- 练习说明 -
请列出下列条目中含有字符串“abnormalities”的每一行，匹配时区分大小写。

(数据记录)
^^^^
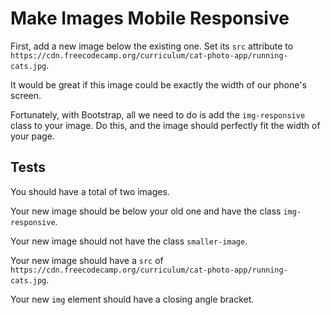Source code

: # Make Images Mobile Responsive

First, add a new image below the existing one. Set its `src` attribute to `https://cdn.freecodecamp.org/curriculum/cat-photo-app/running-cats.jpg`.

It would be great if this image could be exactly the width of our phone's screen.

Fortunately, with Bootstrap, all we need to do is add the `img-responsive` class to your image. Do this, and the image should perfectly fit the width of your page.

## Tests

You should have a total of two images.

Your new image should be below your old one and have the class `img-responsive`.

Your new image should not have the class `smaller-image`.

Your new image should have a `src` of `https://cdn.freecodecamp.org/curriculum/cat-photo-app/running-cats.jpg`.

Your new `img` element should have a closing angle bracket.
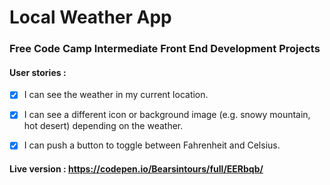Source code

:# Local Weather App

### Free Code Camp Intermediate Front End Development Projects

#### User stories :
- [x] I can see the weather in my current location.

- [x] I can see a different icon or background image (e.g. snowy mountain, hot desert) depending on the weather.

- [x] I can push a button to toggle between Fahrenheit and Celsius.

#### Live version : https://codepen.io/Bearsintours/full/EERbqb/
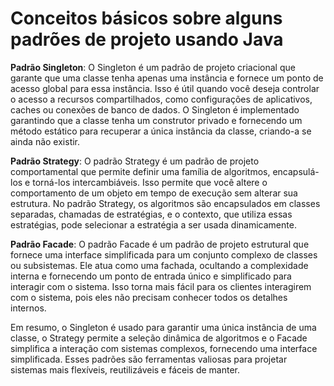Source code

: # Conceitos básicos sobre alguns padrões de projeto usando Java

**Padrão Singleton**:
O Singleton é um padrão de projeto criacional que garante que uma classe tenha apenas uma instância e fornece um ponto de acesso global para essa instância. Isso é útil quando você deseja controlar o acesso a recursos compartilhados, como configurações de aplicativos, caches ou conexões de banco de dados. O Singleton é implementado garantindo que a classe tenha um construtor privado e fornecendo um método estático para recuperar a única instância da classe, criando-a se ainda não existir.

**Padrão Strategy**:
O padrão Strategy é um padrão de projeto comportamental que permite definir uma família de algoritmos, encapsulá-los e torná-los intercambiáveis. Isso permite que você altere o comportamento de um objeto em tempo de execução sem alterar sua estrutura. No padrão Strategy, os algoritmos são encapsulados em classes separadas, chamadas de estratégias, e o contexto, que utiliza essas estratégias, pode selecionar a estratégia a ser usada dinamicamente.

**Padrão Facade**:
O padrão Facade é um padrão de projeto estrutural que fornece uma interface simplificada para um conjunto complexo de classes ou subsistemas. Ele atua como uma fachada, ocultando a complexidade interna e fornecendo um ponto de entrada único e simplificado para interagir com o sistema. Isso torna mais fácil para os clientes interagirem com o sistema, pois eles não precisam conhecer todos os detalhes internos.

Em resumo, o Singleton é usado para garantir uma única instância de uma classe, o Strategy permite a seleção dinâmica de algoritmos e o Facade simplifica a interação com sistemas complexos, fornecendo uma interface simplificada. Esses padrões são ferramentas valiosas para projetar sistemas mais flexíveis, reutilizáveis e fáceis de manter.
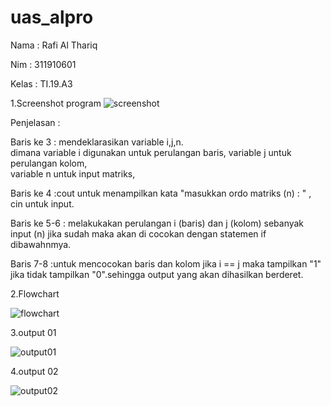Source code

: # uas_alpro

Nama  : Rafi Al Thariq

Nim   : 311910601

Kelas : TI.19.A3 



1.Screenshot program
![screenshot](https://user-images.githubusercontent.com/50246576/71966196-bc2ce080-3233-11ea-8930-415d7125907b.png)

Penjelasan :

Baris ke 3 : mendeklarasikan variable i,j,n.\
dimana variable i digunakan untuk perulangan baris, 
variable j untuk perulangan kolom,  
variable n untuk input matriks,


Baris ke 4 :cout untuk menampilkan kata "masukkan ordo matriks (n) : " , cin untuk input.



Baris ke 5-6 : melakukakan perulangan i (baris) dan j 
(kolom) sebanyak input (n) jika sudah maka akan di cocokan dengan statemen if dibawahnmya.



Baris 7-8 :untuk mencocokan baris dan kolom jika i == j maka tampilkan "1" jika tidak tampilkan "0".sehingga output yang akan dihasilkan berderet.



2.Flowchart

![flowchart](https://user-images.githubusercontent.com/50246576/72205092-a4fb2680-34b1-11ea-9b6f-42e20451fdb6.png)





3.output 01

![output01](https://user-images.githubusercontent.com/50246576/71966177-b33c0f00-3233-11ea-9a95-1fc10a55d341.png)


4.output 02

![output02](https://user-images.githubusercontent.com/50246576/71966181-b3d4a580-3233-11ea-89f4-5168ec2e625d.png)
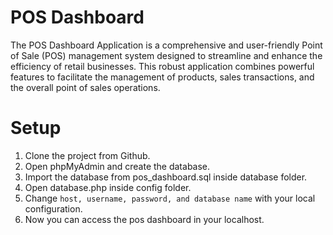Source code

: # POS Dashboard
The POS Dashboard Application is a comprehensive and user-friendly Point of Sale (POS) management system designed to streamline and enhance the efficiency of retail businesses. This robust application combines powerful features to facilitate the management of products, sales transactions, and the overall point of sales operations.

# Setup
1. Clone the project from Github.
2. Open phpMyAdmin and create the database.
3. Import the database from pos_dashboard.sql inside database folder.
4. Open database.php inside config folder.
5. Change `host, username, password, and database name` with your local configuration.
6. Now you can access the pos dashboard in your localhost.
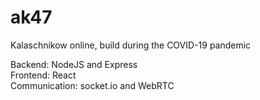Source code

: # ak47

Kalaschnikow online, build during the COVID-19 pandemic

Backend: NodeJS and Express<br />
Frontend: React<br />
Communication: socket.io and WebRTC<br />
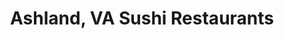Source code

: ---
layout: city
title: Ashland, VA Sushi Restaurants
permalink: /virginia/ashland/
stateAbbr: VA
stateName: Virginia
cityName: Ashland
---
^^^^
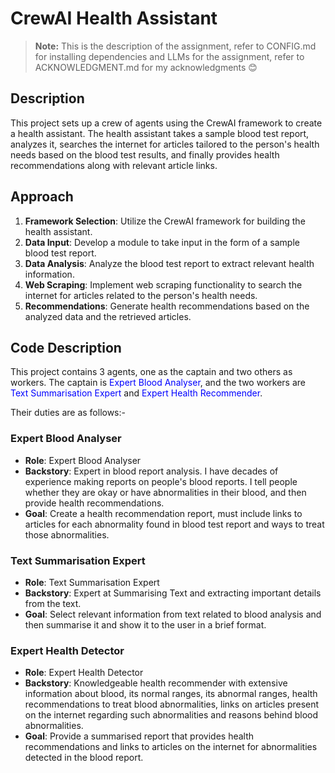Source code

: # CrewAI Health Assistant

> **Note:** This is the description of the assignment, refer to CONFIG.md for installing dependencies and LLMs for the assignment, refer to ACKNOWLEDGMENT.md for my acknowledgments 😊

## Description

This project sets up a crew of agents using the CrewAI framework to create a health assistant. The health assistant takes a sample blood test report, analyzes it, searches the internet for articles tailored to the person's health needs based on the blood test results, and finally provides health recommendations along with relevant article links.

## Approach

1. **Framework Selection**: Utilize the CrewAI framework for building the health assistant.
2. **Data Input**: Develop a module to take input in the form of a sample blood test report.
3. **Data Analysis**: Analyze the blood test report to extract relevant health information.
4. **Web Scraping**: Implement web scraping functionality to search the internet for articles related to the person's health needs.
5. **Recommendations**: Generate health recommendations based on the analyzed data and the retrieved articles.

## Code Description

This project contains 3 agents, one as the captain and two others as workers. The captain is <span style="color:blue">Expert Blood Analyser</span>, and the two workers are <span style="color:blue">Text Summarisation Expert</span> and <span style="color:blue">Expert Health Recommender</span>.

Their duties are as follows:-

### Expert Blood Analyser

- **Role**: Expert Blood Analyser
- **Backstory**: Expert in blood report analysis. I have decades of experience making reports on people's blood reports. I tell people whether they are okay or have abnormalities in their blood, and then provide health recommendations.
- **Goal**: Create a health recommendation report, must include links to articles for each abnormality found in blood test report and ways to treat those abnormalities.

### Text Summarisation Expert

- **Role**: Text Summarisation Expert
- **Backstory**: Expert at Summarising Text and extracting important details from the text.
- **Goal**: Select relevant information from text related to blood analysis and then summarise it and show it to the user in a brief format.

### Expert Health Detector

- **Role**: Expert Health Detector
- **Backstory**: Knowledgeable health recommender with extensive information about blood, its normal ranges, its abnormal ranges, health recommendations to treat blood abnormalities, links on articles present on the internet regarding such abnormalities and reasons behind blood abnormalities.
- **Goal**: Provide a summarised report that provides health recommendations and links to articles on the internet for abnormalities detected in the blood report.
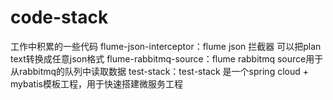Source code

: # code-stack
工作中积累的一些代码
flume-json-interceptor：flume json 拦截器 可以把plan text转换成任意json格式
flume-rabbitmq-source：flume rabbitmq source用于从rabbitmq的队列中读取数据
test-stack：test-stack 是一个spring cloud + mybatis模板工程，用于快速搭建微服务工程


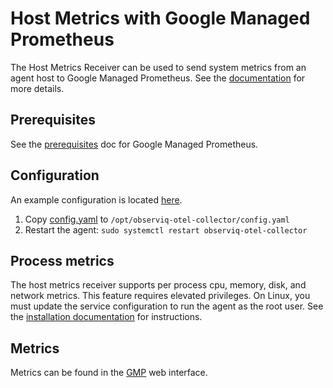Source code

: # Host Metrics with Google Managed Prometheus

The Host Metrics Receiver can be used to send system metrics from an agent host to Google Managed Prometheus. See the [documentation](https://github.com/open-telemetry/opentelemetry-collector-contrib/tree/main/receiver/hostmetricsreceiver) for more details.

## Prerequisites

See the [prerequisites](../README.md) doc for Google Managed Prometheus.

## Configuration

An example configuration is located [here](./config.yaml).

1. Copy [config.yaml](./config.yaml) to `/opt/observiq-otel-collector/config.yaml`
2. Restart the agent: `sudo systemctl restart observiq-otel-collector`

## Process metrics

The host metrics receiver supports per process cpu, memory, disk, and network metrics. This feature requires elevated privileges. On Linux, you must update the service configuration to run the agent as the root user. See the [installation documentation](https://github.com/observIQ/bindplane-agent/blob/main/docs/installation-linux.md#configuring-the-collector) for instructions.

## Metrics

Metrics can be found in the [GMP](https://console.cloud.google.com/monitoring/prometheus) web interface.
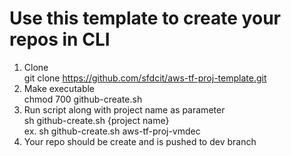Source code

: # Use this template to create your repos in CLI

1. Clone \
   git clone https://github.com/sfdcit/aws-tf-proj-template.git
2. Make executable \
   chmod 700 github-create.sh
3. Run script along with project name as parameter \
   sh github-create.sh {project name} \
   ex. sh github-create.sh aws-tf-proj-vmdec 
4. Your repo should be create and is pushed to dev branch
^^^^
- 任务结果 -
- **Backstory**: Expert in blood report analysis. I have decades of experience making reports on people's blood reports. I tell people whether they are okay or have abnormalities in their blood, and then provide health recommendations.
- **Goal**: Create a health recommendation report, must include links to articles for each abnormality found in blood test report and ways to treat those abnormalities.
- **Backstory**: Knowledgeable health recommender with extensive information about blood, its normal ranges, its abnormal ranges, health recommendations to treat blood abnormalities, links on articles present on the internet regarding such abnormalities and reasons behind blood abnormalities.
- **Goal**: Provide a summarised report that provides health recommendations and links to articles on the internet for abnormalities detected in the blood report.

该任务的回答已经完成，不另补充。